Millî Eğitim Bakanlığı, henüz alınmış bir karar olmadığını, bu tartışmaları titizlikle takip ettiklerini ifade etti. Videoda, kamuoyuna yansıyan modellerden önce, ortaöğretim sisteminin mevcut sorunları ve bu sorunların nedenlerini anlamanın önemi vurgulandı.
“Sistemin gençlere nasıl bir alan sunduğunu tartışalım”

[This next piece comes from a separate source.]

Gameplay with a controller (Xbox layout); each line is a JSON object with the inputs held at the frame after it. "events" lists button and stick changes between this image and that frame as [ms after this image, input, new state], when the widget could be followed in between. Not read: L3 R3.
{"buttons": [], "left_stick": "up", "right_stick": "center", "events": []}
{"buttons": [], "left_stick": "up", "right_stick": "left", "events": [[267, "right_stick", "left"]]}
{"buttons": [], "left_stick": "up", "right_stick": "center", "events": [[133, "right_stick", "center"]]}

ERG Eğitim Gözlemevi Koordinatörü Burcu Meltem Arık, ortaöğretimi yeniden düşünürken odaklanılması gereken asıl konunun sürenin kaç yıl olduğu ya da hangi yapının uygulanacağından ziyade, sistemin gençlere nasıl bir alan sunduğu olduğunu belirtti. Arık, sistemi şöyle eleştirdi: “Gençlerin kim olduklarını keşfetmeleri, ilgi ve becerilerini deneyimlemeleri ve toplumsal yaşamla bağ kurmaları için gereken alanı sunmuyor. Mevcut yapı, ağırlıklı olarak sınavlara hazırlık üzerine kurulu. Sınav sistemleri teknik olarak zaman zaman değişse de, öğrencilerin okul ve meslek yönelimini belirleyen en güçlü unsur olmayı sürdürüyor. Sınav başarısı ile sosyoekonomik koşullar arasındaki güçlü ilişki, sistemin eşitsizlikleri azaltmak bir yana, yeniden ürettiğini gösteriyor. ERG olarak biz, ortaöğretimi devletin çocuklara karşı sorumluluğunun bir parçası olarak görüyoruz. Yani bu yalnızca okula kayıt yaptırmak değil; barınmadan beslenmeye, psikososyal destekten güvenli ulaşım ve materyal erişimine kadar bütünsel bir destek sistemini gerektiriyor.”
Yeditepe Üniversitesi Öğretim Üyesi Doç. Dr. Ayşen Köse, öğrencinin ilgi, beceri ve değerlerini tanımasının ve yaşamla nasıl ilişki kuracağına dair düşünmesinin eğitimin en temel amaçlarından biri olduğunu hatırlatarak şöyle konuştu: “Bir öğrencinin ortaokulda birkaç yılını LGS’ye, lisede ise birkaç yılını YKS’ye hazırlanarak geçirmesi bence büyük bir ulusal kayıp. Çünkü bu yaşlar, ergenlik dönemindeki nörofizyolojik gelişim özellikleri nedeniyle, beynin öğrenmeye çok açık olduğu, yeni becerilerin kolay edinilebildiği dönemlerdir. Yabancı dil öğrenmekten yazılıma, müzikten spora kadar birçok alanda gelişim için altın yıllardır. Ancak biz bu dönemi çoğunlukla test çözmeye indirgediğimizde, çocuklar yalnızca yeni beceriler kazanamamakla kalmıyor, var olan potansiyellerini de kaybedebiliyorlar. Böyle bir sistemde çocuğun kendini keşfetmesi ne kadar mümkün?”